This summer is just littered with gifts of good geeky movies rising above the cynicism and low expectations. Star Trek Beyond is the latest to do just that. It’s not perfect, of course, but it certainly tops the prior installment’s Khan-gate hiccups. There are plenty of stylistic choices made by director Justin Lin which are not for everyone, or possibly less appropriate for this genre. But the Fast & Furious director’s previous claims to fame turned out to be more of an advantage than not in this very Trek, very good installment of “new Star Trek.”
To address some entirely valid criticisms levied here and there from all manner of observers, the bulk of responsibility lies in Lin’s choices. This is to say, his skills and artistry cannot be doubted at this point, but his application of certain approaches to the action may leave some viewers unimpressed. This is most visible in the tightness of his shootouts and fight sequences. There is a lot of jumping, cutting, quick splicing and closeup action that can leave one’s head spinning. A disorientation of sorts hangs over these sequences. However, an examination of original-series episodes can expose similar traits, which places this in a grey area of effect. All-told, it is probably neutral and unremarkable. The shootouts, fights and other personal action scenes are neither the focus of the story, nor are they the memorable moments.

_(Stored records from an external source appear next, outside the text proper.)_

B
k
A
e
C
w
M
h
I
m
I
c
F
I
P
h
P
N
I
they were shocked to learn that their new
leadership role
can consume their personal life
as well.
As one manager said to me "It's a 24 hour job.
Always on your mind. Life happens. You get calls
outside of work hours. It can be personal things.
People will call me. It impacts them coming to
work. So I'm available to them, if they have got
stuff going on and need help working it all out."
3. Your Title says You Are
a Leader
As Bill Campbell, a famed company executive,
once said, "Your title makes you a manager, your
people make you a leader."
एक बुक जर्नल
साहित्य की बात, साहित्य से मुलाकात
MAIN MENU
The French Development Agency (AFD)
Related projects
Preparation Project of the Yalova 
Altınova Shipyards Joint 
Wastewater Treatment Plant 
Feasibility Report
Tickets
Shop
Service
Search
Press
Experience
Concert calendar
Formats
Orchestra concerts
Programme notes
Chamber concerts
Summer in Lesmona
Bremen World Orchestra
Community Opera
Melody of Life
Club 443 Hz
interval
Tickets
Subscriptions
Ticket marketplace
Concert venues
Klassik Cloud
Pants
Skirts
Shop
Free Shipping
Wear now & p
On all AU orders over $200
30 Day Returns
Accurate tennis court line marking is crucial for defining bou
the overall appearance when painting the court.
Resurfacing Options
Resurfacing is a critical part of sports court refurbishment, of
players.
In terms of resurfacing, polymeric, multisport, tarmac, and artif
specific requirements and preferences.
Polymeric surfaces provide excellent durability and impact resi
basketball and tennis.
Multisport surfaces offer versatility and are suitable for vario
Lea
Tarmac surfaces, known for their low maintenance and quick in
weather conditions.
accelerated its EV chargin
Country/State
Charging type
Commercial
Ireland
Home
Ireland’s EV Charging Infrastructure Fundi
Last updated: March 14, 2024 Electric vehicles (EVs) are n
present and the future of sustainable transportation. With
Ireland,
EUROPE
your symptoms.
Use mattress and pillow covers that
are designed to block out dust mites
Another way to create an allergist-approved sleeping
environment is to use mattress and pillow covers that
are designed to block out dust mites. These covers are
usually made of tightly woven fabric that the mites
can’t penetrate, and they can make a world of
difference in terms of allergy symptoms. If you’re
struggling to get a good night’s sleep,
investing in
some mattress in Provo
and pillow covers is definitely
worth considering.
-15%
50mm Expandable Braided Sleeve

Those moments come in two, opposing formats: massive, grandiose and awe-inspiring spectacles and tiny, emotional, and/or important character and mythos tidbits which dance right along the fourth wall.
For anything this film lacks in the few Lin-driven potential weaknesses, it makes up for with more than enough huge positives. There is a responsible preservation of the mood, musical score, general aesthetic of the universe and ties to prior installments. The standout elements are found in an increased use of decent-quality humor right out of the gate, a poignant recognition in-story of the passing of Leonard Nimoy, the sheer mind-boggling scale of the Yorktown starbase (and all the requisite political and technological aspects within), a wonderful set of mini-arcs for various characters’ overall tales, a couple of excellent “classical music” moments, a lack of patronization which is refreshing after the lame subterfuge involving Khan last time, and a very appropriate, almost tear-jerking credit to recently departed Anton Yelchin (and, of course Nimoy).
The biggest strengths of the film are found, also, in Lin’s style. There may be no one better suited to present vehicle action, and having his talents applied to zooming starships is a treat. There is a certain element of scale and relative size/speed interplay that was critical for things like the astounding and marvelous Yorktown starbase. Lin was the ideal pick for that. Also, he infused a flair in the more spaceborne action sequences, but nothing to such an extent that it looked or felt like the “Fast & Furious in space,” which was suspected by the Internet hand-wringers.
Lin is not the only heavy-hitter in the mix, contributing to the clout and success this film displays. The casting of Idris Elba is a very remarkable advantage for this latest Trek. At first, one might wonder why a great actor like Elba would have to be relegated to being concealed inside major prosthetics. As the story unfolds, however, the presence and command of craft demonstrated by Elba comes clear. To say more would be a big giveaway, but fears of yet another minority actor being hidden away in an alien getup are diffused quite well.
This flick is a great shot at a Star Trek story. You should see it, and do so before your choices of 3-D, premium screenings and the like expire. The show is worth the price of admission for sure.